* Objet de l'exercice
Dans le texte sur la déradicalisation, recopiez sans rien modifier tout ce qui va de « Cela ne signifie pas que » jusqu'à « abandonne la violence. ».

* Texte fourni
══════════
LES PROGRAMMES VISANT À DÉRADICALISER LES EXTRÉMISTES SONT NÉCESSAIRES ET IMPARFAITS
La version idéalisée de la déradicalisation est que cela se produit en un instant. Un djihadiste dévoué à sa cause voit la lumière et choisit de partir. Dans cette version, il devient horrifié par la violence qu’il voit tout autour de lui et il décide d’abandonner la cause. Malheureusement, la réalité est beaucoup plus complexe.
De la même façon que des individus rejoignent des groupes extrémistes pour de nombreuses raisons, ils les quittent pour des raisons tout aussi complexes. Les incitations économiques, la persuasion théologique, la désillusion ou la mort d’un leader charismatique sont tout autant d’éléments pouvant inciter un individu à tourner le dos au terrorisme. Et une fois qu’il choisit de partir, le travail véritable commence.
Bien qu’il n’existe pas de plan détaillé pour la déradicalisation, les gouvernements se penchent sur ce qui a marché historiquement en vue de mettre en œuvre des stratégies visant à affronter tant les extrémistes dans leur pays d’origine que les combattants aguerris de retour de l’étranger. Les pays d’Afrique du Nord, en particulier, sont aux prises avec le phénomène des « rapatriés radicaux », des jeunes gens qui sont partis pour combattre en Irak et en Syrie et sont de retour, dans bien des cas, pour poursuivre le combat extrémiste au pays. Rien qu’en Tunisie, on estime qu’entre 1.500 et 3.000 individus ont quitté le pays pour rejoindre l’EI. La plupart retourneront un jour au pays.
Un point de départ pour comprendre la déradicalisation est de se rendre compte que cela ne signifie pas nécessairement la survenance d’une transformation totale. Le Dr Omar Ashour, un expert égyptien de la déradicalisation enseignant à l’Université d’Exeter au Royaume-Uni, affirme qu’au cœur de la déradicalisation il y a le renoncement de quelqu’un à la violence en tant que moyen pour accomplir ses objectifs.
« Il s’agit d’une transition du militantisme armé au militantisme non armé », a-t-il indiqué à ADF. « Cela signifie que l’utilisation de la violence en tant qu’outil du changement social et politique est un comportement abandonné. Ils la rejettent, et ils passent même à l’étape supérieure en la délégitimant ».
Cela ne signifie pas que l’extrémiste revenu de son engagement change complètement sa vision du monde. « Il ne s’agit pas d’un changement vers la modération ou de faire rentrer dans le rang n’importe qui », précise Omar Ashour.
Certains chercheurs établissent une nette distinction entre, d’une part, l’individu déradicalisé qui renonce à ses convictions extrêmes et accepte les valeurs démocratiques et pluralistes, et, d’autre part, l’individu qui s’est simplement « désengagé », qui quitte un groupe terroriste et abandonne la violence.
Rashad Ali est associé de recherches à l’Institute for Strategic Dialogue, et s’emploie à faire revenir de leur engagement les jeunes gens radicalisés au Royaume-Uni. Il affirme qu’il est dangereux d’arrêter le processus au désengagement. Un programme doit également prendre en compte l’idéologie. Sinon, ajoute-t-il, « vous ne faites que le contenir et le mettre en incubation. Vous devez obtenir un certain niveau d’engagement, même s’il est minimal, au regard de la compréhension des enjeux qui les ont motivés et qui les ont attirés [vers l’extrémisme] ».
══════════
* Données d'entrée
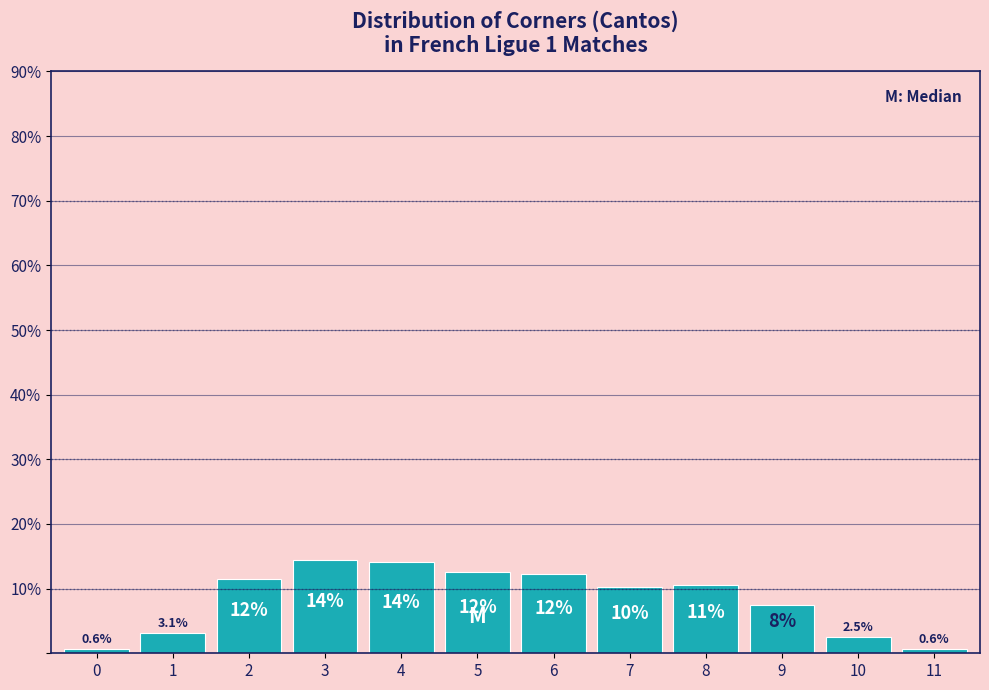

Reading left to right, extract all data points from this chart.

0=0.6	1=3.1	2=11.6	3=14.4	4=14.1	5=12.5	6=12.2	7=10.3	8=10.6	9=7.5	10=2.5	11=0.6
══════════
* Réponse attendue
Cela ne signifie pas que l’extrémiste revenu de son engagement change complètement sa vision du monde. « Il ne s’agit pas d’un changement vers la modération ou de faire rentrer dans le rang n’importe qui », précise Omar Ashour.
Certains chercheurs établissent une nette distinction entre, d’une part, l’individu déradicalisé qui renonce à ses convictions extrêmes et accepte les valeurs démocratiques et pluralistes, et, d’autre part, l’individu qui s’est simplement « désengagé », qui quitte un groupe terroriste et abandonne la violence.